Day 19 - Faith
All month I have known I wanted to do a post about how thankful I am that I have God in my life but I kept putting it off til another day. We are almost at the end of November and though I still have so many things I am thankful for the Give THANKS posts will be done so before I put it off too long this post needs to be written. You may ask why I keep avoiding something so important to me and the answer is; writing about my beliefs and having others read it scares me.
From the time I was young Jesus has always been a part of who I was. My family went to church every Sunday at 10:30 and sat in the second row on the left. I went to a Catholic elementary school from Kindergarten to the sixth grade which included daily lessons in religion and mass every Wednesday. I was an alter server. I sang in the Sunshine Singers which was the church choir. All of this was just what we did. There was no questioning it but also no longing to be a part of it; it just was part of being in my family. Little did I know that all of this was part of the values my parents were instilling in me from a very young age.
It wasn't until junior high that I really started taking a look into what my faith meant to me. I know without a doubt that my desire to learn more about what being a Catholic meant and actually wanting to have a relationship with the Lord had everything to do with our youth pastors. They showed the youth of our church that going to mass was so much more than just sitting there for an hour each week because our parents made us. My parents gave me the introduction to my faith but my junior/senior high years are what defined it.

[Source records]
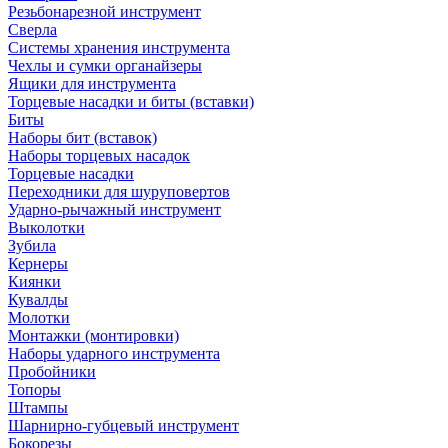
Резьбонарезной инструмент
Сверла
Системы хранения инструмента
Чехлы и сумки органайзеры
Ящики для инструмента
Торцевые насадки и биты (вставки)
Биты
Наборы бит (вставок)
Наборы торцевых насадок
Торцевые насадки
Переходники для шуруповертов
Ударно-рычажный инструмент
Выколотки
Зубила
Кернеры
Киянки
Кувалды
Молотки
Монтажки (монтировки)
Наборы ударного инструмента
Пробойники
Топоры
Штампы
Шарнирно-губцевый инструмент
Бокорезы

**Exercise requirements**
Write out the passage of the faith post starting with "Day 19 - Faith" and going on through "it scares me.", word for word.

**Written reply**
Day 19 - Faith
All month I have known I wanted to do a post about how thankful I am that I have God in my life but I kept putting it off til another day. We are almost at the end of November and though I still have so many things I am thankful for the Give THANKS posts will be done so before I put it off too long this post needs to be written. You may ask why I keep avoiding something so important to me and the answer is; writing about my beliefs and having others read it scares me.